Friday, October 14, 2005

Rock and a hard place

Theodore Dalrymple (wonderful nom de plume for Dr. Anthony Daniels) had a shocking experience recently: he dropped into a pub that had no music erupting from speakers, and customers were talking in an ordinary conversational tone.

Dalrymple, essayist and diagnostician of social dysfunction, particularly in his native England, suggests that the dosage of music we are all forced to swim through daily, willing or not, is messing with our heads.
It is like a poisonous gas that a malign authority pumps into our atmosphere, whose doleful effect, and probably purpose, is to destroy our capacity to converse, to concentrate, to reflect. It agitates us, keeps us constantly on the move, makes us impulsive and lacking in judgement.
Rock music is especially unkind to the nerves and rousing to aggressive impulses, he says. It is making the modern world a harder place than it should be.
There is good reason to believe that rock music exerts a brutalising effect, and if it is not the sole cause of many of the unpleasantness of modern life, it aggravates them.

In the days when, as part of my medical duties, I had to visit police cells to examine the recently arrested, I went to a police station in which the custody sergeant used to play chamber works by Brahms (not always the most serene of composers, perhaps) to those whom I suppose in these consumerist days I must call his customers. He had found by trial and error, he said, that Brahms calmed criminals down while rock music made them more agitated and aggressive than they were already inclined to be.
It isn't just in bars or places of entertainment that we are force-fed rock music. A grocery store that I shop at plays it — not at its most abrasive and at reasonably low volume, but still — there it is. In southern California I encountered a gasoline pump/jukebox that unloaded pop music in my ears while I was filling the tank. And in restaurants … don't get me started.

Like Dalrymple, I have a feeling that the ubiquity of rock music is making the contemporary world a little meaner, people a little less connected. There's a notion about, mostly unconscious but still influential, that you can't have a good time unless there's lots of noise.

But … I often enjoy rock music. I don't listen to it as often as I used to, and not as often as classical, jazz, world, electronica and whatnot, but there are times when it hits the spot. And not just polite, warm, folkish rock either. Loud rock with screaming guitars. Even punk, circa 1979.

Kind of contradictory, what? Maybe even hypocritical? Here I am bashing rock as low-grade brain poisoning, yet I'm wont to revel in it when the mood is upon me. Maybe there's even a touch of elitist condescension? Yes, I can handle it because I'm emotionally mature and keep it in perspective, but bruising music needs to be stored inside a lock-lid container out of reach of children and potential yobs.

This paradox — that I'm capable of being thrilled to bits by a form of stimulation I think is contributing to anti-social behavior — has bothered me a long time. If there's any way of reconciling my appetite with my belief, it probably has to do with making some distinctions that Dalrymple omits.

First, although it's hard for those of us who came of age in the '60s to understand, most of today's popular music isn't rock. It's hip-hop and variants, all of which are dance music for clubs.

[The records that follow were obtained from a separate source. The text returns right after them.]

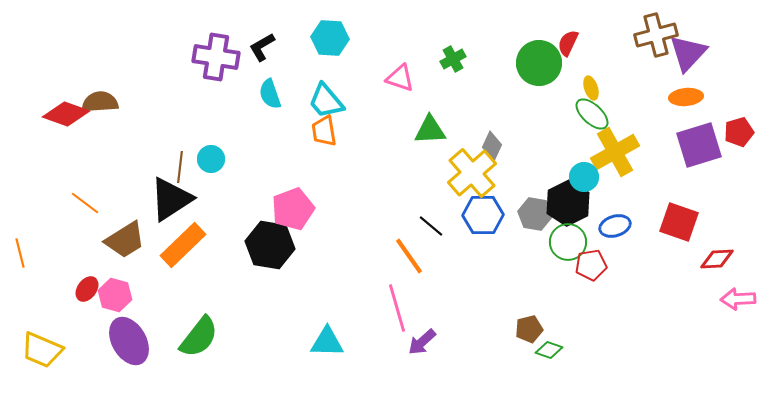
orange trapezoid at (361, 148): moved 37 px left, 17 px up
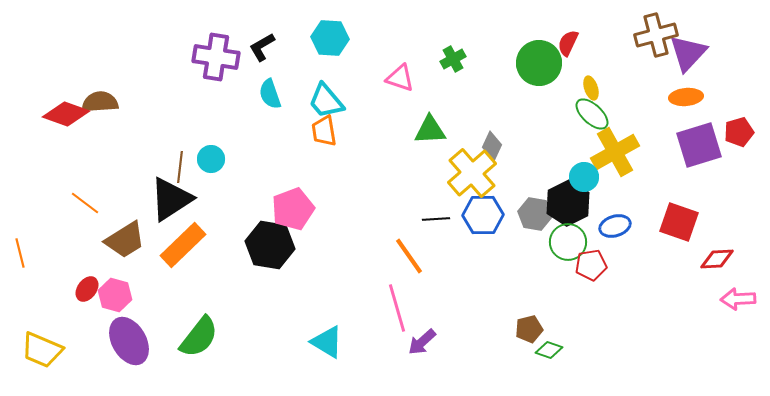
black line at (431, 226): moved 5 px right, 7 px up; rotated 44 degrees counterclockwise
cyan triangle at (327, 342): rotated 30 degrees clockwise
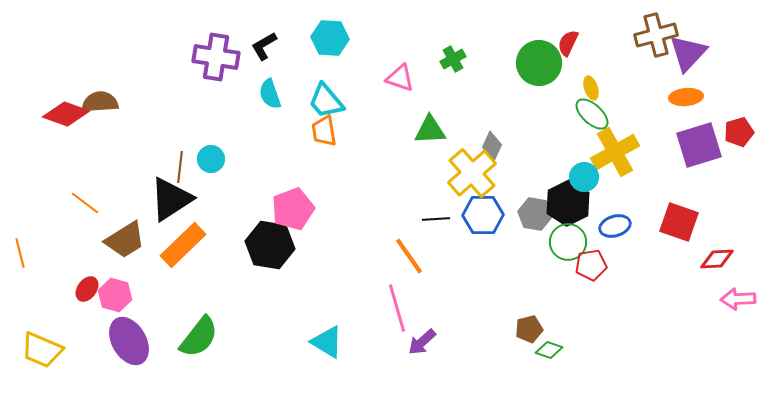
black L-shape at (262, 47): moved 2 px right, 1 px up
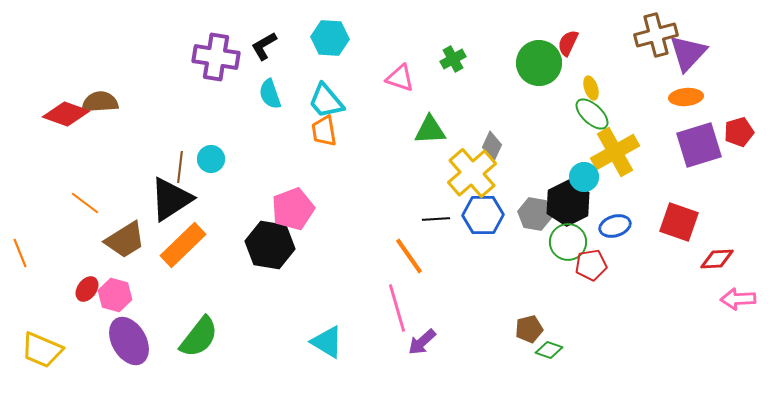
orange line at (20, 253): rotated 8 degrees counterclockwise
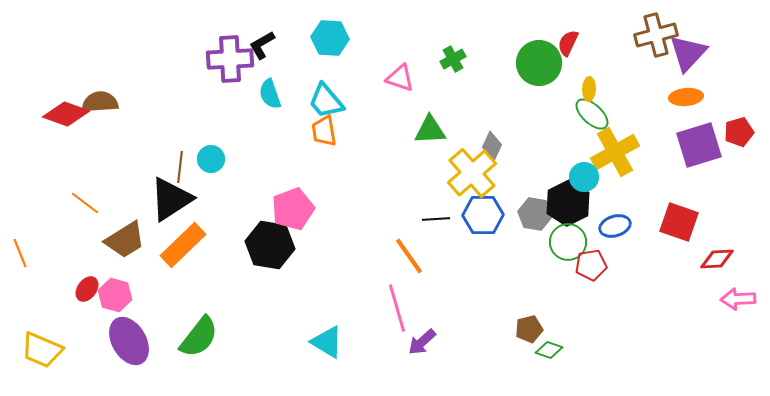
black L-shape at (264, 46): moved 2 px left, 1 px up
purple cross at (216, 57): moved 14 px right, 2 px down; rotated 12 degrees counterclockwise
yellow ellipse at (591, 88): moved 2 px left, 1 px down; rotated 20 degrees clockwise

For my taste — and that's all I'm saying — hip-hop, house, contemporary disco, and all that are numbingly repetitious, unmelodious and inhuman.

I realize that there are some, even older and more conservative than I, who think those terms apply to all rock, but I feel differently. Rock from the '60s and early '70s — and of course there was a lot of garbage back then, too — was created at a time when the songs of earlier eras were still in the cultural bloodstream. Rockers may have rejected the previous styles, but they still thought in terms of songs, not (as now) just extended rhythm tracks with slightly varying textures.

A good song is a good song, whether written by Gershwin, Dylan, or anybody. Which is a way of saying, I guess, something rather banal: that there's good and bad in any kind of music, including rock. As for punk, it is impossible to justify, a lot of it is unlistenable, but, but … okay, I'm twisted.

Second, there's the basic issue of context. I can dig on loud rock in a concert setting or a club, or coming out of my car's speakers during the commute, but usually detest it in restaurants, from neighbors' houses or backyards, or practically anywhere that it's forced on me. We need to acknowledge that amplification gives rock music an intensity that makes it suitable only for specific situations. It's not a stimulus that can be ignored.

One of the qualities that defines civilization is a recognition that many things that are good in their proper time and place have to be used with self-restraint. I have a right to indulge my own pleasures, even if someone else disapproves of them, but I don't have a right to inflict them on captives. As the booze ads say, "Enjoy our product responsibly." Every CD and sound system should carry the same message.